La suspension de l’international malgache, Arohasina Andriamirado alias Dax par la fédération internationale la FIFA pour quatre mois, a pris fin.   

« Le confinement  footballistique » prend fin pour Dax. C’est à travers une publication sur sa page Facebook, hier, que le défenseur du Black Leopards annonce la fin de la suspension de 4 mois infligée par la FIFA. Cette sanction en plus d’une lourde amende s’élevant à 157 572 000 ariary a été décidée par la FIFA au mois de février suite à la requête de Fosa Juniors. « Je suis très content de cette nouvelle surtout  de pouvoir à nouveau rejoindre le groupe et de pouvoir monter sur le terrain lorsque la situation le permettra. Actuellement avec la pandémie de covid-19, les entraînements de groupe sur terrain sont encore suspendus, mais, les consignes et la préparation du groupe se fait par visioconférence avec la plateforme zoom », nous a confié Dax.  Cet international malgache très apprécié des férus du ballon rond malgache pendant cette période de confinement ne cesse de partager ses entraînements sur sa page Facebook.  Transféré en Afrique du Sud chez les Kaizer Chiefs FC en août 2018, son ancien club, Fosa Juniors n’a pas accepté les démarches et a porté l’affaire auprès de l’instance internationale.

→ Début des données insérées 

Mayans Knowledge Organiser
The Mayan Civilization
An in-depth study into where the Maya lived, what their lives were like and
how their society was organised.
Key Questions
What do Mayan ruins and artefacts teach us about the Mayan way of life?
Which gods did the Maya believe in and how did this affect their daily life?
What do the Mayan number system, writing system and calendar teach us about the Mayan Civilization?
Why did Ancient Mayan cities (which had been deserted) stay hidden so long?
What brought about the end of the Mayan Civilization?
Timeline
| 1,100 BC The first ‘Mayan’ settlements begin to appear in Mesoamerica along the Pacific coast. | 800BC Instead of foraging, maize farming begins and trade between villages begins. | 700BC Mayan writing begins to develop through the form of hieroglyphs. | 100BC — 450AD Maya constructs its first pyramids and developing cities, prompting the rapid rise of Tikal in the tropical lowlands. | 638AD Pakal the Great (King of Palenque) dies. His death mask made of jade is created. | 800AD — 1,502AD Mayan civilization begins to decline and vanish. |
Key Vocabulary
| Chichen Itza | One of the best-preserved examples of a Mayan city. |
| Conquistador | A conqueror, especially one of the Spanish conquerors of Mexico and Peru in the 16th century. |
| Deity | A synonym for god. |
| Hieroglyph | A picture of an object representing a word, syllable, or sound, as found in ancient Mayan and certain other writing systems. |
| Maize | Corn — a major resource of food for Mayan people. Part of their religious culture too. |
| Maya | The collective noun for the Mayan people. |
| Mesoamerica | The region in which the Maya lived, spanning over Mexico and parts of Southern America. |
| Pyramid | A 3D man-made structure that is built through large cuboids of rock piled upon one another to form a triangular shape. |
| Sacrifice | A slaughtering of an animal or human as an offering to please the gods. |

Le 1er août 2019, soit un an après son arrivée en Afrique du Sud, Dax a été prêté  au club, Black Leopards. Pour la saison 2019-2020, Black Leopards tient la lanterne rouge avec 20 points après avoir enregistré 14 défaites, 5 matchs nuls et autant de victoires. Avec la levée de cette sanction, les footeux malgaches attendent le retour de Dax Arohasina au sein des Barea. Lors de la double confrontation contre la Côte d’Ivoire au mois de mars dernier qui n’a pas pu avoir lieu, Dax ne faisait pas partie des joueurs convoqués par Nicolas Dupuis, car la sanction de la FIFA était encore effective. Lui qui a annoncé toujours sa volonté de défendre les couleurs de la nation.